I have to admit, I procrastinated over getting more familiar with Seam. Partially because I’ve had a bunch of other stuff on my plate, but mostly because of its close ties with EJB3. After giving EJB3 a fair shake, I realized it was actually ok. Over the Christmas break, I started looking into Seam more earnestly, and I must say that I’m very glad I did.

I haven’t tried Seam out in an actual application yet, but based on my reading and tinkering with it, I really like a few features:

- The conversational context stuff is particularly promising. I think it will save us a lot of headaches that arose from trying to manage application and workflow states in the session.
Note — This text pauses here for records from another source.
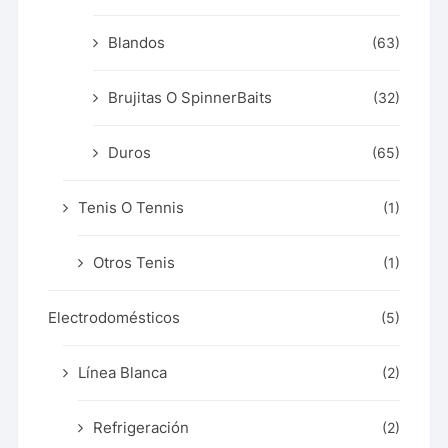
Blandos
(63)
Brujitas O SpinnerBaits
(32)
Duros
(65)
Tenis O Tennis
(1)
Otros Tenis
(1)
Electrodomésticos
(5)
Línea Blanca
(2)
Refrigeración
(2)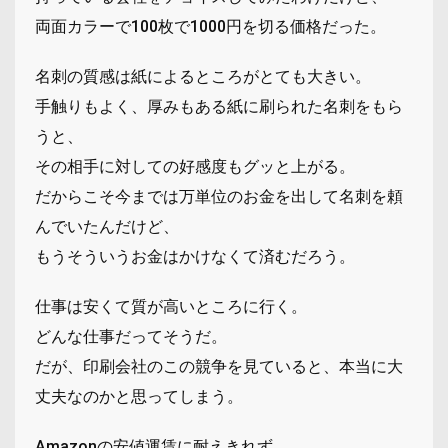
両面カラーで100枚で1000円を切る価格だった。
名刺の質感は紙によるところがとても大きい。
手触りもよく、厚みもある紙に刷られた名刺をもら
うと、
その相手に対しての好感度もグッと上がる。
だからこそ今までは万単位のお金を出して名刺を頼
んでいたんだけど、
もうそういうお金はかけなくて済むだろう。
仕事は安くて質が高いところに行く。
どんな仕事だってそうだ。
だが、印刷会社のこの競争を見ていると、本当に大
丈夫なのかと思ってしまう。
Amazonの安値運賃に耐えきれず、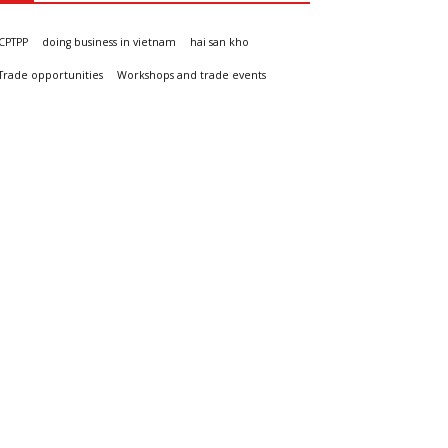
CPTPP
doing business in vietnam
hai san kho
Trade opportunities
Workshops and trade events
- Being able to use an extended persistence context as part of a conversation looks like it will get rid of a *ton* of problems we’ve been running into with JPA.

- Seam-gen looks to be really interesting for smaller projects. I don’t see us getting a lot of use out of it in some of the bigger and more complicated projects, but for smaller projects I do on the side, it promises to make JEE development almost as fast and pleasant as Ruby on Rails, but without some of the drawbacks.

With the latest release, it looks like you can use Seam outside of an EJB3 container - which is good news for those of us stuck on WebSphere for a while :) A 1.5 release is slated for the next month or so and will include a new security model.

It looks like Seam is going to be one of the most important and influential JEE projects in 2007.